Share the Load with Distributed CopyCat Training

CopyCat can share the training load across multiple machines, with a familiar interface, so that distributing training feels just like distributing rendering using standard render farm applications such as OpenCue.

Offloading the training onto different machines also means that you can continue working when CopyCat is training models in the background.

Note: Distributed CopyCat training is qualified on Nuke 14.1 and 15.0.
Distributed CopyCat training via OpenCue has been validated internally using 14.1. We expect it would work using 15.0 but this has not been tested.
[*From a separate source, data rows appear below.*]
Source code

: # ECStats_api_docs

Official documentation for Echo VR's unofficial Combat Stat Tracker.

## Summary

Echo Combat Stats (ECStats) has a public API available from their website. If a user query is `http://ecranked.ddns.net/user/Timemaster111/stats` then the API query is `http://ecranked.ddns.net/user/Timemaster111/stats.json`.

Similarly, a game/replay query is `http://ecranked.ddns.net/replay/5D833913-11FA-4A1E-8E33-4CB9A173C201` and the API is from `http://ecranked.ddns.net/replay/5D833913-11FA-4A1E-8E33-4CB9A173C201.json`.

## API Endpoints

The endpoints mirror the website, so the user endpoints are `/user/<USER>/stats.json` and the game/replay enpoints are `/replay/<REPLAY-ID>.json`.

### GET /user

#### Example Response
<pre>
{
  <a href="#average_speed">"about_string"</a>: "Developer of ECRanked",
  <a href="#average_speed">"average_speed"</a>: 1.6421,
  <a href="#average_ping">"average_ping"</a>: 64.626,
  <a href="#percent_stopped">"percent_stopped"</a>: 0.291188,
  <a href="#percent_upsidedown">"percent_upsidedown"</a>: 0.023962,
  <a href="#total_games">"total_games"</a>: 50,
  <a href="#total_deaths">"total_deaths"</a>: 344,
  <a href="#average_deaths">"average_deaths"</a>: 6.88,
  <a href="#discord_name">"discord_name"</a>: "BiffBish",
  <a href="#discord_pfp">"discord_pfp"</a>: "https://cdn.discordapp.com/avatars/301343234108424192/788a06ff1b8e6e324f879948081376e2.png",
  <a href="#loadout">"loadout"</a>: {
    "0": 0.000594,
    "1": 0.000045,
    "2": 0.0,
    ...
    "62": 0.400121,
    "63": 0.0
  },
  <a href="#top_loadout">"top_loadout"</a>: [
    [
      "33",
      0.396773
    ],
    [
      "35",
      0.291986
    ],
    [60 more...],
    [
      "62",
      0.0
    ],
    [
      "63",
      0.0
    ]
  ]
As an artist, you work as normal on your workstation and the render manager handles the distribution of training tasks to the available workers. The image shows a typical distributed training set up using a render manager to distribute the training load.

Note: You must also install Nuke on the worker machines for distributed training to operate as expected.

Note: CopyCat can train using Nuke Render Licences on distributed machines

Distributed Training in CopyCat is controlled through the following environment variables:

COPYCAT_MAIN_ADDR: the main address. Process 0 runs on this IP address and only this process saves the contact sheets, graphs, and training model checkpoints.
COPYCAT_MAIN_PORT: the main port for process 0.
COPYCAT_RANK: the current process rank relative to other processes. COPYCAT_RANK must be < COPYCAT_WORLD_SIZE.
COPYCAT_WORLD_SIZE: the total number of processes between which training is distributed.

For example, if COPYCAT_WORLD_SIZE = 4, four processes are launched on the same Nuke script and CopyCat node with the same COPYCAT_MAIN_ADDR and COPYCAT_MAIN_PORT, and with COPYCAT_RANK being 0, 1, 2, and 3.
COPYCAT_SYNC_INTERVAL (optional): the interval at which gradients are shared between processes. By default, synchronization happens every 1 step. You can increase this value for better network latency.
COPYCAT_LOCAL_ADDR (optional/required for speed): the IP address of the local machine on which you are running distributed training. COPYCAT_LOCAL_ADDR can be used to make sure you are running distributed training on fast network lines.

Note: If you omit one of the four required environment variables, CopyCat runs in non-distributed mode and Nuke is locked until training completes or is stopped.

Manual Distributed Training Example

Set up distributed training from the command line.

Automated Distributed Training Example

Set up distributed training using a render manager.

Manage and Monitor Training in CopyCat

When distributed training is set up and working correctly, you can start training in Nuke's menu bar, rather than in CopyCat's Properties panel. Custom menu items can be added using a Python script, an example of which you can find on the Automated Distributed Training Example page. In this example, we're using OpenCue's CueGUI application to manage training runs from within Nuke and we've added a Train CopyCat on Render Farm function to Nuke's Render menu.

Tip: If you train CopyCat models without distributed training, Nuke is locked until training completes or is stopped.

Go to Render > Train CopyCat on Render Farm to start a training run.

Note: You won't see this option if you haven't added a custom menu item using the copycatExample.py script.

A new run is added to the CopyCat Progress tab under Runs.

Each run is shown in the Graph dropdown and Contact Sheet dropdown by default, but you can toggle off and on the visibility using the show graph and show contact sheet radio buttons for each run.

If you want to see live updates, turn on Live Updates under the Runs table. The Graph information is not updated by default to save unnecessary network polling.

Optimizing Distributed Training: How Many Machines Should You Use?

Determining the optimal number of machines for distributed training can be complex. However, here's a guide to help you make an informed decision.

Tip: Distributed training scales effectively when each GPU is heavily utilized. In simpler terms, the more work each GPU has, the better the performance when using multiple GPUs.

Factors Influencing Scalability

Batch Size

• In distributed training, the batch is divided evenly among the GPUs. For instance, with a batch size of 8 on 4 GPUs, each GPU processes 2 crops per step.

• A larger batch size means more work for each GPU, leading to better scalability.

Crop Size & Model Size

• Larger crop or model sizes mean more computations per GPU per step, enhancing the scalability when using multiple GPUs.

GPU Specifications

• High-end GPUs can process the same batch faster and with less utilization compared to lower-end GPUs. Thus, with top-tier GPUs, you might not see significant benefits from scaling unless you're also increasing batch or crop sizes.

Examples:

Scenario A

• Batch Size: 12

• Crop Size: 256

• Model Size: Medium

• GPU Spec: Low

• Recommendation: Using four GPUs might double your training speed.

Scenario B

• Batch Size: 8

• Crop Size: 128

• Model Size: Small

• GPU Spec: High

Recommendation: There might be minimal benefit in using more than one GPU.

Scenario C

• Batch Size: 128

• Crop Size: 256

• Model Size: Large

• GPU Spec: High

Recommendation: Deploying up to 8 GPUs could potentially octuple your training speed.

In conclusion, while there's no one-size-fits-all answer, considering the above factors can guide you in optimizing your distributed training setup.